Nezire: Haha evet onu da diyorlardır. Bu niye açılmadı hala…
Bediye: Nişanlılık döneminde “Başını açmazsın di mi?” sorusu aldım ben. Hayır bir de ikna etmen lazim “Yoo düşünmüyorum açmayı” diye sanki konu buymuş gibi. Bir yanda “Başını açsa da ‘ben demiştim’ desekçiler” diğer tarafta “ya başını açarsa”cılar. Sophie’nin seçimi tadında bir dram…
Leyloş: Hahah… Ben “İyi hoş kız ama başını açsa evlenirdim”i duyduğum için seninki güzel geldi yani biraz.
Bediye: Güzel değil ya, adamın gözündeki kaygıyı görüyorsun. Hayır, damarıma da basıyor “Açarım” diyesim geliyor ama yok valla sjsjsjs cidden düşünmüyorum canım, için rahat olsun mu diyeyim yani? Ben sana başörtülülük vaat etmedim.
Görsel: Bartolomé Esteban Murillo. The martyrdom of San Pedro de Arbués (1664). (kesit)

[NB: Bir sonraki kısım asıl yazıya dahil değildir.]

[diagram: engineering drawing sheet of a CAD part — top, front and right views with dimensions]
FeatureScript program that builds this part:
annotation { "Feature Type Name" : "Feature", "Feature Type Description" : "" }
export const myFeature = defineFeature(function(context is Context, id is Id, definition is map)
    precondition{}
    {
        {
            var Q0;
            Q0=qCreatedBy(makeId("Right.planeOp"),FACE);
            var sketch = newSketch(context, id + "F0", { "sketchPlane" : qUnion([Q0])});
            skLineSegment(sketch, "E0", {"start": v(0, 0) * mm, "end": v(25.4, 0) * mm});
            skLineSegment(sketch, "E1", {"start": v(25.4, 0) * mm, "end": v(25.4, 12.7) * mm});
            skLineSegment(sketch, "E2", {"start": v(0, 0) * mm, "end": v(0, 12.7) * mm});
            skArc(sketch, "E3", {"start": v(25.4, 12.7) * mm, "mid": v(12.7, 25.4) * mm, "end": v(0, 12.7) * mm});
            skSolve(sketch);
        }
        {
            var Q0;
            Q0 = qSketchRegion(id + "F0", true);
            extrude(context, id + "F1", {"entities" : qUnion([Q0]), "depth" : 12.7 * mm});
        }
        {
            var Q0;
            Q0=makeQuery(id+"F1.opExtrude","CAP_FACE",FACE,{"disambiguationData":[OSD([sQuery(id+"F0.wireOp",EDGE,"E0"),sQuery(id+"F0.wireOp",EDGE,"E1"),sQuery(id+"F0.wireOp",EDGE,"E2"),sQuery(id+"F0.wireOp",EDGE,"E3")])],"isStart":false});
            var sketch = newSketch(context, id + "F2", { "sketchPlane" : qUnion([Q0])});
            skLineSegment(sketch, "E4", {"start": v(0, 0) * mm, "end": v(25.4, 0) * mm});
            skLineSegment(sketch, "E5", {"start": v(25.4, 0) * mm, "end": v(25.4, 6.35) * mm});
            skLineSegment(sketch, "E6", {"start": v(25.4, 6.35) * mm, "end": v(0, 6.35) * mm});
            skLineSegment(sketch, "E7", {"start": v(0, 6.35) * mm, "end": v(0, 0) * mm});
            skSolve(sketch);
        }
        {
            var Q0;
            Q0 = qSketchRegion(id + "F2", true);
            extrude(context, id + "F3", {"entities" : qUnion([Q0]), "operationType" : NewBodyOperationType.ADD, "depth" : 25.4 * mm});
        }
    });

Ben başörtülülük de vaad ettim evlenirken, belli bir düşünce kalıbını da. Başörtüm hâlâ benim en değerli mücevherim ve umuyorum ki son nefesime kadar öyle kalır. Açsaydım ne olurdu? Muhtemelen evliliği biterdi. Hiç de yadırgamazdım bu durumu. Bunu göze alarak yapardım zaten. Başörtü yerinde ama geçen 25 yılda düşünce dünyalarını eşinle karşılıklı çok değişti. O içinde bulunduğu cemaatin evrilmesiyle değişti, ben onun durumunu yadırgayarak araştırmaya başladım ve ben de bambaşka bir yöne evrildim. 40 yaşından sonra ilahiyat okuttu bu dönüşüm bana. Neyse ki belli bir düşünce kalıbından çıkmam çok da sorun olmadı evde. 25 yılın sonunda hâlâ muhabbetle sürüyor evliliğimiz.